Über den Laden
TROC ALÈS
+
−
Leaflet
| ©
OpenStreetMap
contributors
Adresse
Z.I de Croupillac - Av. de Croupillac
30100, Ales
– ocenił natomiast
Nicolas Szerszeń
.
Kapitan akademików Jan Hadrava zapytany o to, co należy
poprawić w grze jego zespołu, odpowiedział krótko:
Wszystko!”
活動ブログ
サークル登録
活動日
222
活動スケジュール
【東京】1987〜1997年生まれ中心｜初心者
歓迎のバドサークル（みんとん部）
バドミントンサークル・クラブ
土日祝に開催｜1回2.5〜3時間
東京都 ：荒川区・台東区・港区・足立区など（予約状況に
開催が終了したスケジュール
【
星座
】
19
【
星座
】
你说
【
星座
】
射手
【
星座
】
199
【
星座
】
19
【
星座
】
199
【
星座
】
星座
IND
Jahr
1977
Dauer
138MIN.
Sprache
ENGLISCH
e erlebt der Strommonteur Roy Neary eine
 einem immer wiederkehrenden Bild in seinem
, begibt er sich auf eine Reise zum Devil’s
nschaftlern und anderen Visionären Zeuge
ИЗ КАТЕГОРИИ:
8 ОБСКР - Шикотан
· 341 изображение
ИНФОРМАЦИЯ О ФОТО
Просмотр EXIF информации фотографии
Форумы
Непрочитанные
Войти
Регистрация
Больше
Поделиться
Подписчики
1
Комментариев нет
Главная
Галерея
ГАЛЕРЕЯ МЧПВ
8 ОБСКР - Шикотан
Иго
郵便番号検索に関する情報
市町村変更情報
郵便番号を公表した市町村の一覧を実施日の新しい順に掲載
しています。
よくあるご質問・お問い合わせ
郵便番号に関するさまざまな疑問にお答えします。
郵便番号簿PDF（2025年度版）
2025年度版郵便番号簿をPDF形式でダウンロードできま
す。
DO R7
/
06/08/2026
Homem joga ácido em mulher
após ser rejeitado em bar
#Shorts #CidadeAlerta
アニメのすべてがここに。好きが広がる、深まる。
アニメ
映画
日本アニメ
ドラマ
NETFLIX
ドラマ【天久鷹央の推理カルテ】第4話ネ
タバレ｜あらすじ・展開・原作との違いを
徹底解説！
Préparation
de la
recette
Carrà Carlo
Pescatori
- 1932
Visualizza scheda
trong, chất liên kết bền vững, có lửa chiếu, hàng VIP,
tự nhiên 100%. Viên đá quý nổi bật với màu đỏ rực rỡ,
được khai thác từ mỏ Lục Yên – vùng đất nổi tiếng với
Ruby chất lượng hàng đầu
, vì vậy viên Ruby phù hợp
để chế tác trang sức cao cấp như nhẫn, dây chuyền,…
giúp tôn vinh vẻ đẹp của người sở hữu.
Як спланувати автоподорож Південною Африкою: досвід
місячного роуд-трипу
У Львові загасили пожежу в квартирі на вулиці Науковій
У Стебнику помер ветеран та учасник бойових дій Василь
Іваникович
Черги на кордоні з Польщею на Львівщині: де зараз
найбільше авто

Work to complete — Return, with no changes, the stretch of the rows from the first line through the line that contains "e erlebt der Strommonteur Roy Neary eine", including both ends.

Answer section —
Über den Laden
TROC ALÈS
+
−
Leaflet
| ©
OpenStreetMap
contributors
Adresse
Z.I de Croupillac - Av. de Croupillac
30100, Ales
– ocenił natomiast
Nicolas Szerszeń
.
Kapitan akademików Jan Hadrava zapytany o to, co należy
poprawić w grze jego zespołu, odpowiedział krótko:
Wszystko!”
活動ブログ
サークル登録
活動日
222
活動スケジュール
【東京】1987〜1997年生まれ中心｜初心者
歓迎のバドサークル（みんとん部）
バドミントンサークル・クラブ
土日祝に開催｜1回2.5〜3時間
東京都 ：荒川区・台東区・港区・足立区など（予約状況に
開催が終了したスケジュール
【
星座
】
19
【
星座
】
你说
【
星座
】
射手
【
星座
】
199
【
星座
】
19
【
星座
】
199
【
星座
】
星座
IND
Jahr
1977
Dauer
138MIN.
Sprache
ENGLISCH
e erlebt der Strommonteur Roy Neary eine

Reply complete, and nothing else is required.